> **HOW TO COMPLETE THIS TASK**: Find how many lines of the listing below include the word "options", then report the number by itself.

*** DATA LISTING ***

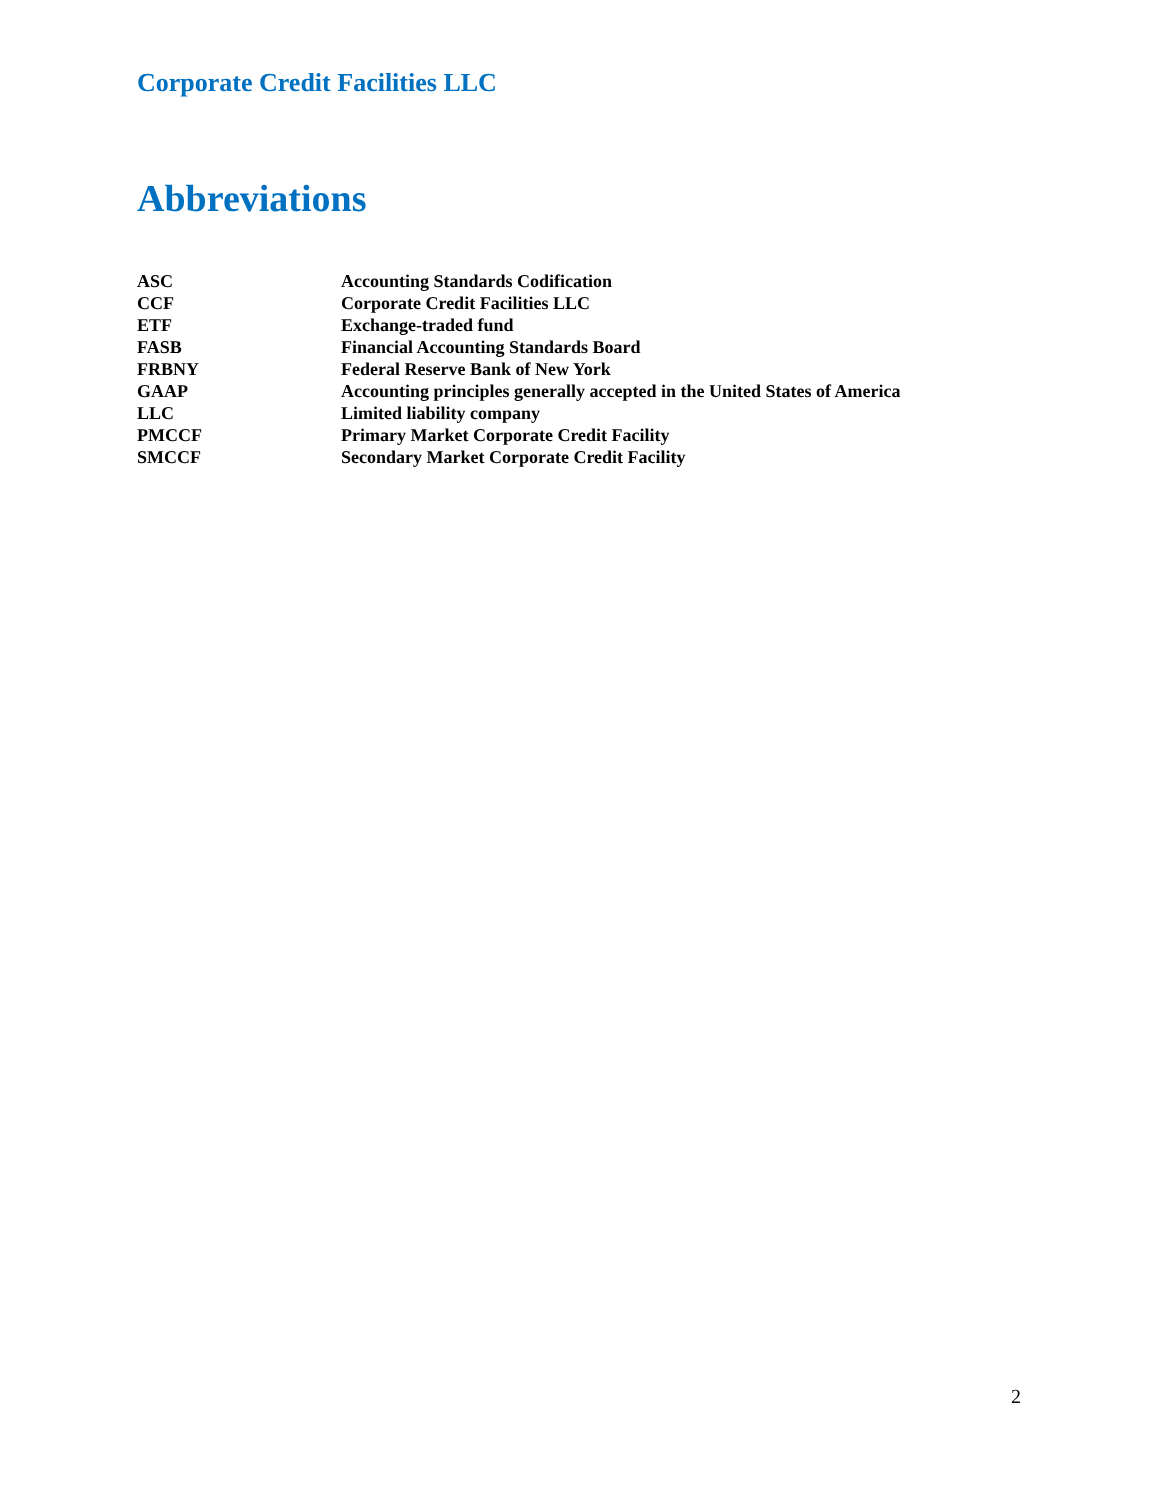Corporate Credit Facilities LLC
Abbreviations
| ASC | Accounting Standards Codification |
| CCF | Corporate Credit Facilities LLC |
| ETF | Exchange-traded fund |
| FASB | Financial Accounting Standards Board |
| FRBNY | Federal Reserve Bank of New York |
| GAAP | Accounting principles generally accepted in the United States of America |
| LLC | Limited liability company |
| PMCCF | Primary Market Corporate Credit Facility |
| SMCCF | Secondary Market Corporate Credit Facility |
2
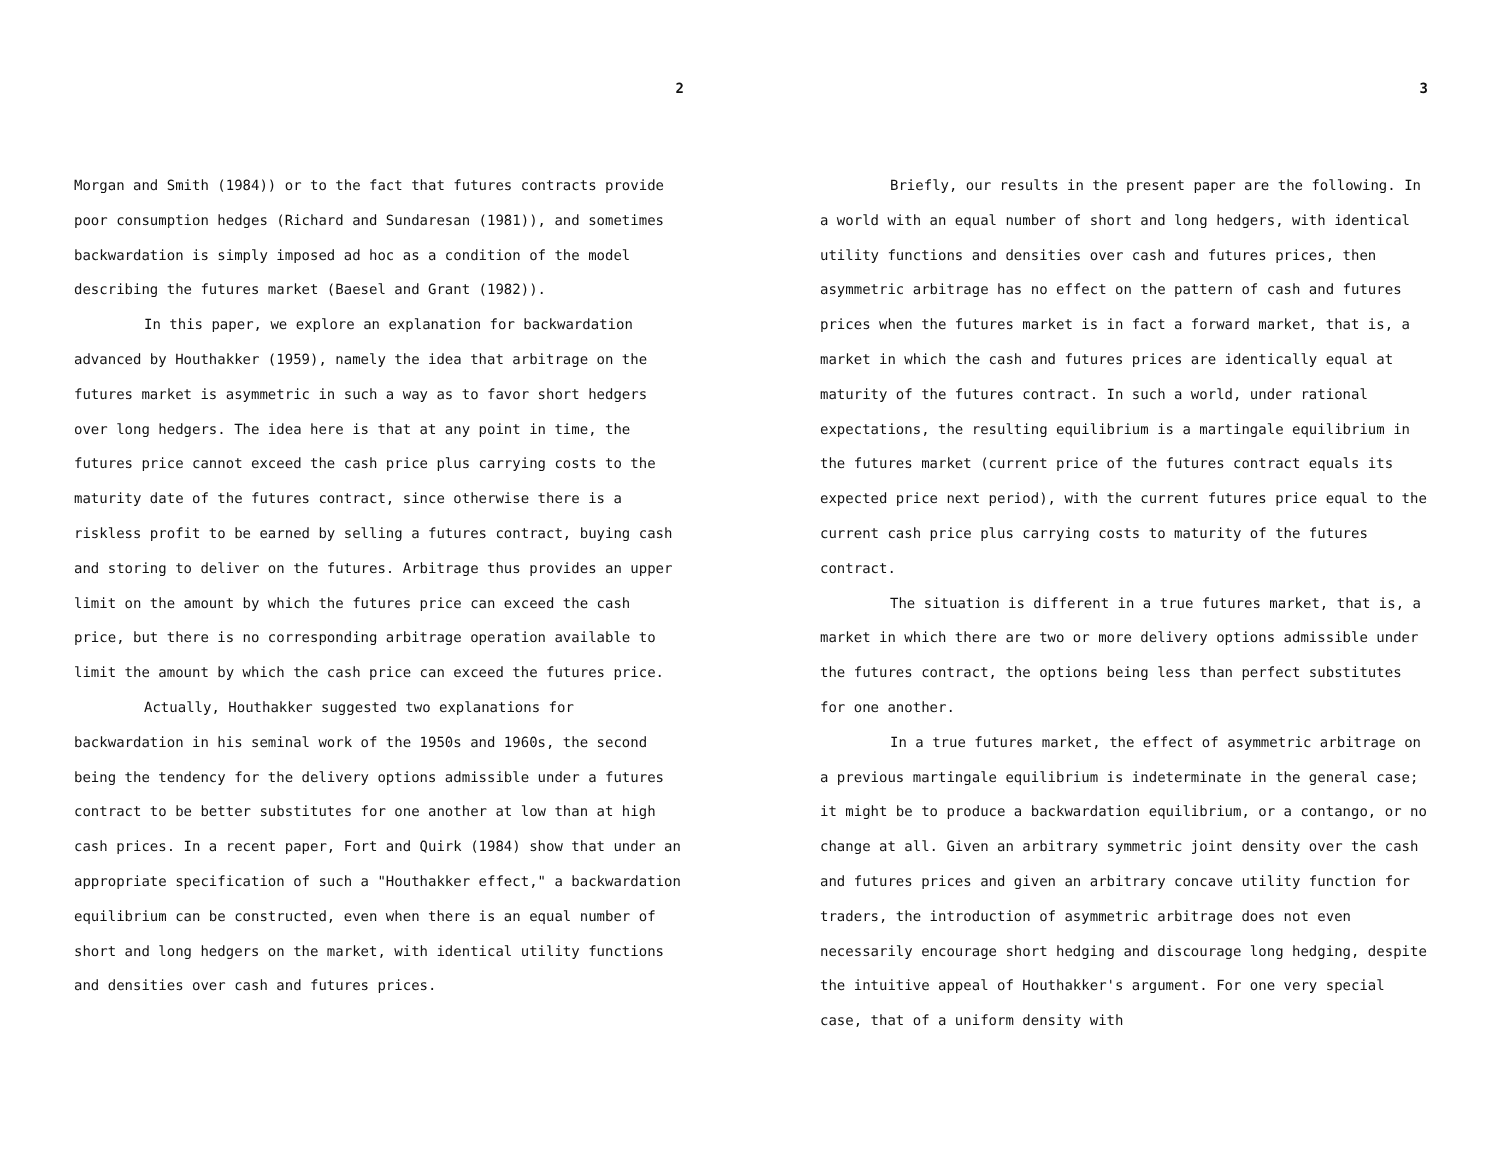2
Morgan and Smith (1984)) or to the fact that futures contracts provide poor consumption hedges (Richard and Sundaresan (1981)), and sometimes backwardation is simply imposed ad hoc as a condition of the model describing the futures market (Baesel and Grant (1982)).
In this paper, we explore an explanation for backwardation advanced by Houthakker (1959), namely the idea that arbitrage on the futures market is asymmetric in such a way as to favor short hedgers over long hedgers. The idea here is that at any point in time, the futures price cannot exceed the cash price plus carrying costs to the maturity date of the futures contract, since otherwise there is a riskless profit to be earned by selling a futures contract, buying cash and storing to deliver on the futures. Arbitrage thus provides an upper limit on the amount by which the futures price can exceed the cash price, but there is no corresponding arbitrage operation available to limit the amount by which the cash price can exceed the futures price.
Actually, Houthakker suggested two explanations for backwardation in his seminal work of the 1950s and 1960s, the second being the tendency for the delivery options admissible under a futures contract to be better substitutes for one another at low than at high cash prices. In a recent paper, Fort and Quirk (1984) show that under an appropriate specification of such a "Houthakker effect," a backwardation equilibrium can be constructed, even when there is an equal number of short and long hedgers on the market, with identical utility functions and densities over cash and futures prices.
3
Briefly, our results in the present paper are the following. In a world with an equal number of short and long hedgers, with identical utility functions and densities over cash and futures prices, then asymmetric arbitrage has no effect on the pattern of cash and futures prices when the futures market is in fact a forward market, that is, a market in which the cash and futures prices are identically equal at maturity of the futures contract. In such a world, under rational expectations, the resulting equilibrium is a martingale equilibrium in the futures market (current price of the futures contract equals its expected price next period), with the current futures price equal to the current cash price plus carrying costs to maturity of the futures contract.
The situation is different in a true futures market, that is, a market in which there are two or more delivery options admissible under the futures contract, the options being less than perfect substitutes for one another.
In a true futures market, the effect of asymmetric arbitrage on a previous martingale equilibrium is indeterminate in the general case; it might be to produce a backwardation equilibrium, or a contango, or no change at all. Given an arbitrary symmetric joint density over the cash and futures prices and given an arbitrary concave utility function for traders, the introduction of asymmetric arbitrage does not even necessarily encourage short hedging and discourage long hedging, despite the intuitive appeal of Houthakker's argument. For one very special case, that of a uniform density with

*** End of DATA LISTING ***

> **ANSWER BOX**: 2